- _Provided passage_
* Begin *
For those who don't know, Algol is one of the very few new characters introduced into the game. Hero king at heart, the flying lunatic still needs the two swords of immense power to do what he likes, which seems pointless, as he can already summon chairs to appear mid-battle without them. Other additions include Raphael's daughter Amy, who has an almost identical ending cutscene to that of her father, and Hilde, an English-voiced knight who fights with a spear and a knife. This unimpressive array of new characters is backed up by five fighters, pointlessly classified as bonus when all they seem to do is steal fighting techniques from other characters and appear on the third stage of every story without any reason for being there. Star Wars also make an appearance in the game, with Darth Vader, the Apprentice, and, for some utterly random, stupid, and pointless reason, Yoda, the only character in the game who's too small to throw, slice, destroy, kiss or throw a farmyard animal at.
Character creation is still as popular a feature as it was in the previous title, with all new items of clothing and higher level of customizability surrounding the base aspects of the character, such as physique, which on female characters can severely increase the breast size, and tone of voice, meaning that, in theory, six hundred people could all have the same voice but with separate tones, making battles somewhat annoying when a button-bashing ten year old thrashes your floored body with a repetition of damnit in a high-pitched female voice.
Online is a brand new feature to the Soul series, and it's very welcomed, even if the levelling system is entirely pointless. Namco have suddenly become obsessed with statistics, and so, instead of simply having stats for win and lose, you get points for your battle style, winning, consecutive bonuses etcetera, and when you reach the max amount, you then need to win a battle in order to level up and be more respected by the online community of people at level 314, and while I establish that it's all well and good, as it helps to distinguish who's good at the game and has been playing for a long time, and who's good at the game and has just got it, it'd be much easier just to emphasise the wins, rather than User X is level 43, and has 183/500 points which means nothing to new players. Depending on a player's skill, the level up process can take several hours, especially since the game's idea of matching you with someone of a similar ability means match a level three player with someone at level forty eight. Unranked matches are in general more fun to play, and thus more addictive because there's a more communal feel. Playing against people who just want to prove they're good at the game generally results in threatening messages as the same ten year old you fought yesterday beats every aspect of fun simply by hammering the vertical strike button, he gets a level up, you lose points because you couldn't land a hit.
* End *
- _What you should do_
Rewrite the review, beginning at the words "Character creation is" and stopping after "high-pitched female voice.", with "physique" changed to "body build".

- _Raw records_
* Begin *
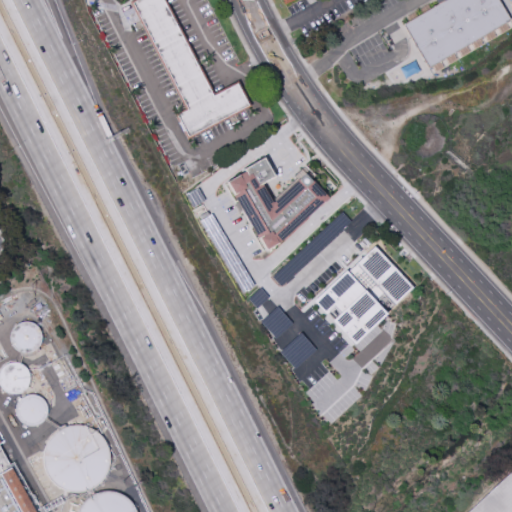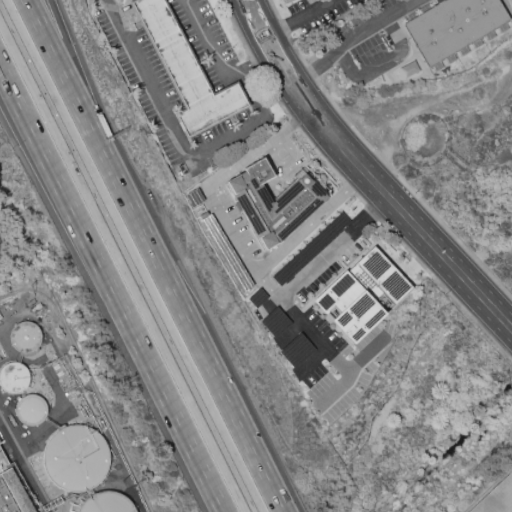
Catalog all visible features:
building: (284, 0)
road: (86, 1)
building: (285, 1)
road: (126, 3)
road: (103, 5)
road: (274, 9)
parking lot: (317, 13)
road: (300, 19)
building: (452, 26)
building: (453, 26)
road: (282, 28)
road: (366, 28)
road: (236, 29)
parking lot: (368, 42)
road: (268, 44)
road: (296, 51)
road: (256, 63)
road: (255, 64)
road: (381, 64)
road: (220, 65)
building: (185, 71)
building: (186, 72)
road: (308, 74)
road: (310, 74)
parking lot: (184, 77)
road: (274, 94)
road: (87, 96)
road: (424, 103)
road: (166, 114)
road: (295, 124)
road: (322, 157)
road: (349, 189)
road: (410, 193)
road: (360, 200)
building: (273, 203)
building: (273, 203)
road: (399, 212)
road: (373, 214)
road: (232, 233)
road: (155, 255)
road: (114, 284)
road: (269, 285)
road: (298, 285)
road: (446, 292)
building: (360, 295)
building: (362, 296)
building: (24, 336)
storage tank: (25, 338)
building: (25, 338)
road: (365, 352)
road: (312, 360)
building: (13, 378)
storage tank: (14, 378)
building: (14, 378)
road: (334, 390)
storage tank: (31, 410)
building: (31, 410)
building: (74, 459)
storage tank: (76, 459)
building: (76, 459)
road: (23, 465)
building: (10, 489)
building: (14, 489)
building: (495, 497)
building: (497, 497)
building: (105, 503)
storage tank: (106, 503)
building: (106, 503)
* End *
- _Answer to the exercise_
Character creation is still as popular a feature as it was in the previous title, with all new items of clothing and higher level of customizability surrounding the base aspects of the character, such as body build, which on female characters can severely increase the breast size, and tone of voice, meaning that, in theory, six hundred people could all have the same voice but with separate tones, making battles somewhat annoying when a button-bashing ten year old thrashes your floored body with a repetition of damnit in a high-pitched female voice.